>>>>>

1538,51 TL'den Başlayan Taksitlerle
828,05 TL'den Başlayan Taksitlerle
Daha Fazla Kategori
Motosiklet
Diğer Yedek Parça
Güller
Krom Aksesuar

<<<<<

Assigned task →
Set down exactly the lines from the one that contains "Daha Fazla Kategori" to the final line above, both included, and nothing more.

Result for this task →
Daha Fazla Kategori
Motosiklet
Diğer Yedek Parça
Güller
Krom Aksesuar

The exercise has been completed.